▶ **TEXT PASSAGE**:
************
Swedish banks on Thursday predicted however that the bank would still lower the rate by 0.25 percentage points in December.
"We stick to our call that the Riksbank will cut by 25 points in December," Swedbank wrote in a post on X.
IN FIGURES: How could lower interest rates affect your Swedish mortgage?
Tobias Brännemo, chief economist for the Unionen umbrella union, said that the decision to make a double rate cut was an indication that the bank should have started cutting rates earlier.
"This was a good decision and the right decision, but it's also a sign that they started too late," he said. "Hopefully the business cycle will start to turn upwards in the near future."
The bank acknowledged that following a double cut with further cuts in December and next year would mean a more rapid and extensive reduction than it had flagged in September.
"Despite an expectation... of brighter times ahead, there are still few clear signs of a recovery. In order to provide additional support to the economy, the policy rate needs to be lowered a little faster," it said in the press release.
However, it said that it was still possible that it would have to adjust its policy approach to take into account unexpected events, saying there were risks around geopolitical unrest, other countries' economic policy decisions, the weak krona, and the state of the Swedish economy.
"Economic developments are currently difficult to assess," it explained, "not least after the American election".
The policy rate is the central bank’s main monetary policy tool. It decides which rates Swedish banks can deposit in and borrow money from the Riksbank, which in turn affects the banks’ own interest rates on savings, loans and mortgages.
If bank interest rates are high, it’s expensive to borrow money, which means people spend less and as a result inflation drops.
Three of Sweden's main mortgage-lending banks responded to the central bank's decision by cutting the rates on their three-month variable rate mortgages by 0.5 percentage points, with the SEB bank rate dropping to 4.74 percent and Handelsbanken's to 4.79 percent. Nordea also said it was cutting its rate by 0.5 percentage points but did not give a final rate.
************
▶ **YOUR TASKS**:
1. In the Riksbank passage, what did SEB's three-month variable mortgage rate drop to?
2. Please write out the Riksbank passage again, starting with "The policy rate is" and going on through "loans and mortgages.", and substitute "instrument" for "tool".
************
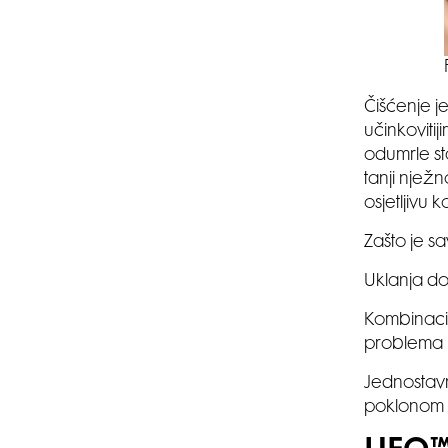
Čišćenje je
učinkovitij
odumrle sta
tanji nježn
osjetljivu 
Zašto je s
Uklanja do
Kombinacija
problema
Jednostav
poklonom n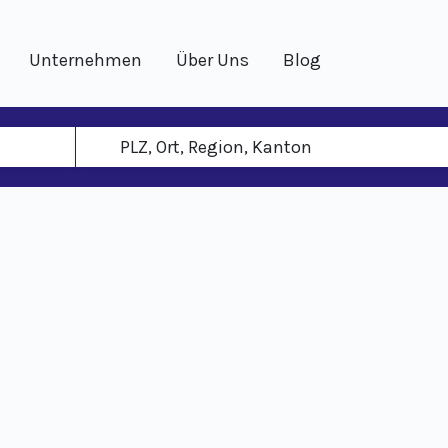
Unternehmen
Über Uns
Blog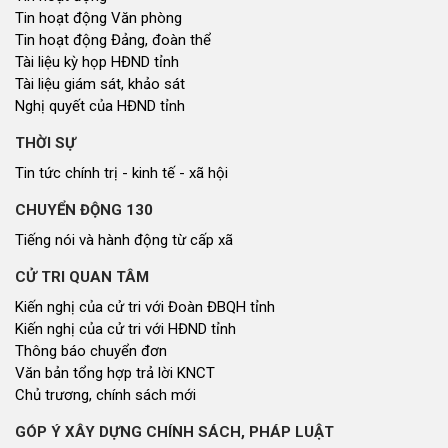
Tin hoạt động Văn phòng
Tin hoạt động Đảng, đoàn thể
Tài liệu kỳ họp HĐND tỉnh
Tài liệu giám sát, khảo sát
Nghị quyết của HĐND tỉnh
THỜI SỰ
Tin tức chính trị - kinh tế - xã hội
CHUYỂN ĐỘNG 130
Tiếng nói và hành động từ cấp xã
CỬ TRI QUAN TÂM
Kiến nghị của cử tri với Đoàn ĐBQH tỉnh
Kiến nghị của cử tri với HĐND tỉnh
Thông báo chuyển đơn
Văn bản tổng hợp trả lời KNCT
Chủ trương, chính sách mới
GÓP Ý XÂY DỰNG CHÍNH SÁCH, PHÁP LUẬT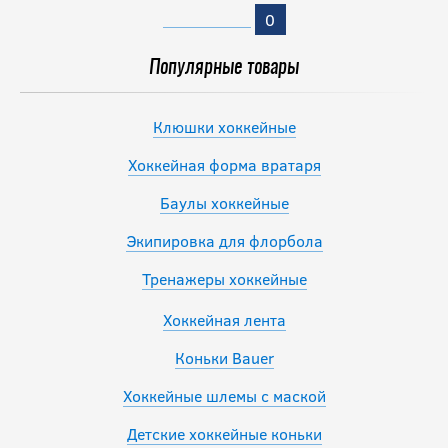
0
Популярные товары
Клюшки хоккейные
Хоккейная форма вратаря
Баулы хоккейные
Экипировка для флорбола
Тренажеры хоккейные
Хоккейная лента
Коньки Bauer
Хоккейные шлемы с маской
Детские хоккейные коньки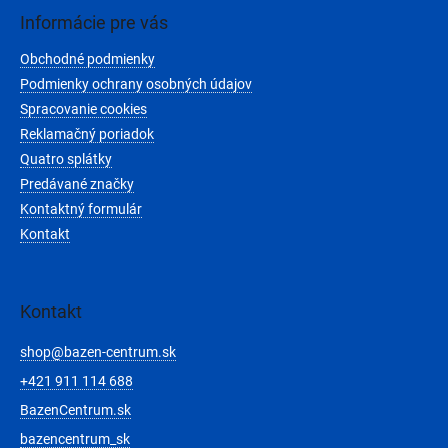
i
e
ä
e
Informácie pre vás
p
t
r
Obchodné podmienky
i
v
e
Podmienky ochrany osobných údajov
k
y
Spracovanie cookies
v
Reklamačný poriadok
ý
Quatro splátky
p
i
Predávané značky
s
Kontaktný formulár
u
Kontakt
Kontakt
shop
@
bazen-centrum.sk
+421 911 114 688
BazenCentrum.sk
bazencentrum_sk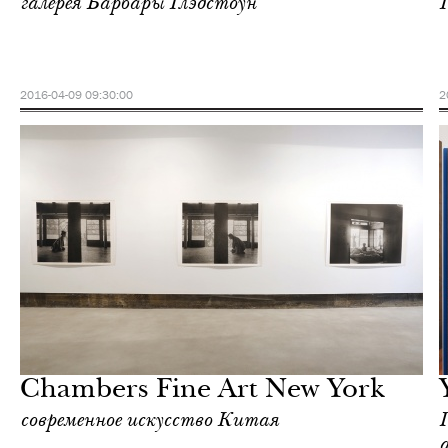
галерея Барбары Глэдстоун
2016-04-09 09:30:00
2
Культура
Нью-Йорк
Chambers Fine Art New York
современное искусство Китая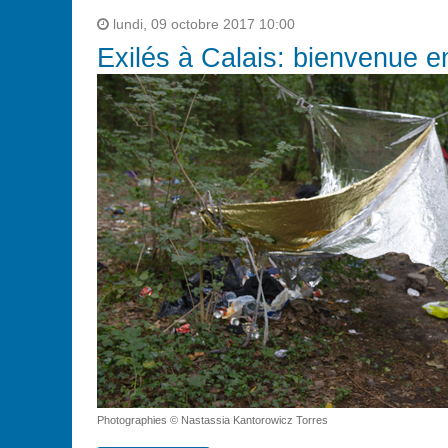
lundi, 09 octobre 2017 10:00
Exilés à Calais: bienvenue e
Photographies © Nastassia Kantorowicz Torres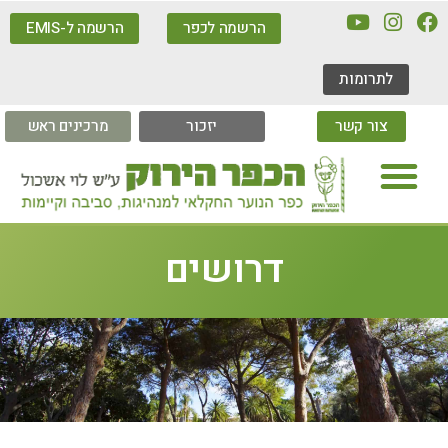
הרשמה לכפר
הרשמה ל-EMIS
לתרומות
צור קשר
יזכור
מרכינים ראש
דרושים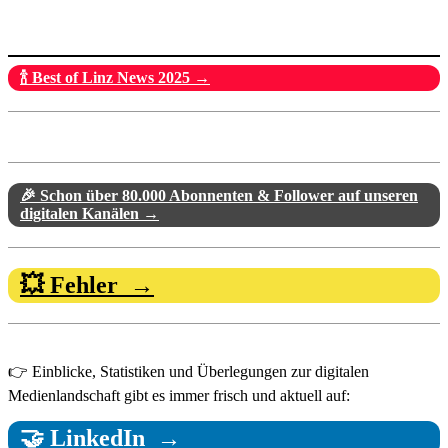
🍾 Best of Linz News 2025 →
🎉 Schon über 80.000 Abonnenten & Follower auf unseren
digitalen Kanälen →
💥 Fehler →
👉 Einblicke, Statistiken und Überlegungen zur digitalen
Medienlandschaft gibt es immer frisch und aktuell auf:
🤝 LinkedIn →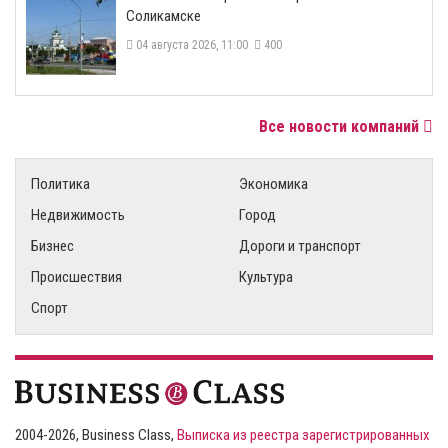
Соликамске
04 августа 2026, 11:00
400
Все новости компаний
Политика
Экономика
Недвижимость
Город
Бизнес
Дороги и транспорт
Происшествия
Культура
Спорт
2004-2026, Business Class,
Выписка из реестра зарегистрированных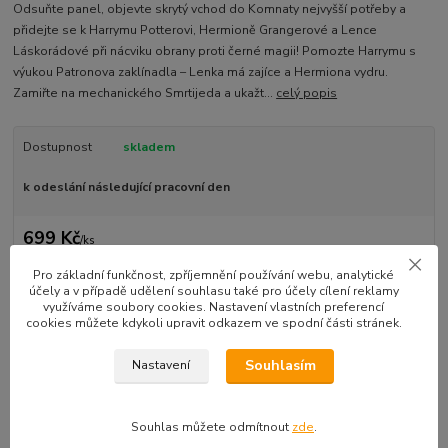
Odsuňte panel, objevte skrytý vchod do Komnaty nejvyšší potřeby a
přidejte se k Harrymu Potterovi, Hermioně Grangerové a Lence
Láskorádové při nácviku obrany proti černé magii! Pomozte Harrymu s
výukou Patronova zaklínadla – Lenka má zajíce a Hermiona vydru.
Zamiřte na mechanického Smrtijeda a ukažt...
celý popis
Dostupnost
skladem
k odeslání následující pracovní den
699 Kč
/
ks
Přidat do košíku
Pro základní funkčnost, zpříjemnění používání webu, analytické
účely a v případě udělení souhlasu také pro účely cílení reklamy
využíváme soubory cookies. Nastavení vlastních preferencí
cookies můžete kdykoli upravit odkazem ve spodní části stránek.
EAN kód:
5702016616668
Souhlasím
Nastavení
Kompletní specifikace
Souhlas můžete odmítnout
zde
.
Odsuňte panel, objevte skrytý vchod do Komnaty nejvyšší potřeby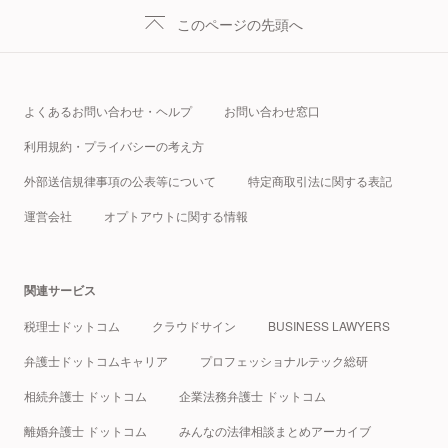
このページの先頭へ
よくあるお問い合わせ・ヘルプ
お問い合わせ窓口
利用規約・プライバシーの考え方
外部送信規律事項の公表等について
特定商取引法に関する表記
運営会社
オプトアウトに関する情報
関連サービス
税理士ドットコム
クラウドサイン
BUSINESS LAWYERS
弁護士ドットコムキャリア
プロフェッショナルテック総研
相続弁護士 ドットコム
企業法務弁護士 ドットコム
離婚弁護士 ドットコム
みんなの法律相談まとめアーカイブ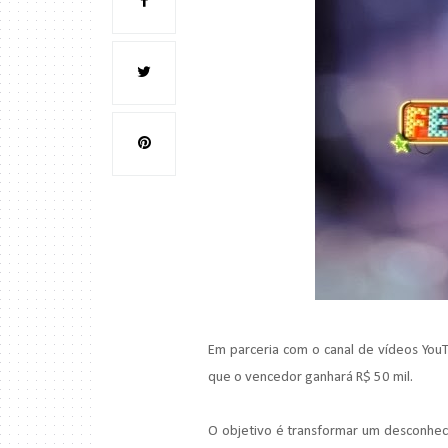
Em parceria com o canal de vídeos You
que o vencedor ganhará R$ 50 mil.
O objetivo é transformar um desconhec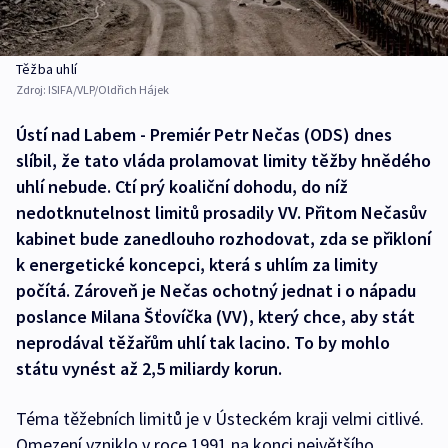
Těžba uhlí
Zdroj:
ISIFA/VLP/Oldřich Hájek
Ústí nad Labem - Premiér Petr Nečas (ODS) dnes
slíbil, že tato vláda prolamovat limity těžby hnědého
uhlí nebude. Ctí prý koaliční dohodu, do níž
nedotknutelnost limitů prosadily VV. Přitom Nečasův
kabinet bude zanedlouho rozhodovat, zda se přikloní
k energetické koncepci, která s uhlím za limity
počítá. Zároveň je Nečas ochotný jednat i o nápadu
poslance Milana Šťovíčka (VV), který chce, aby stát
neprodával těžařům uhlí tak lacino. To by mohlo
státu vynést až 2,5 miliardy korun.
Téma těžebních limitů je v Ústeckém kraji velmi citlivé.
Omezení vzniklo v roce 1991 na konci největšího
************
▶ **SOLUTIONS PER TASK**:
1. 4.74 percent

2.
The policy rate is the central bank’s main monetary policy instrument. It decides which rates Swedish banks can deposit in and borrow money from the Riksbank, which in turn affects the banks’ own interest rates on savings, loans and mortgages.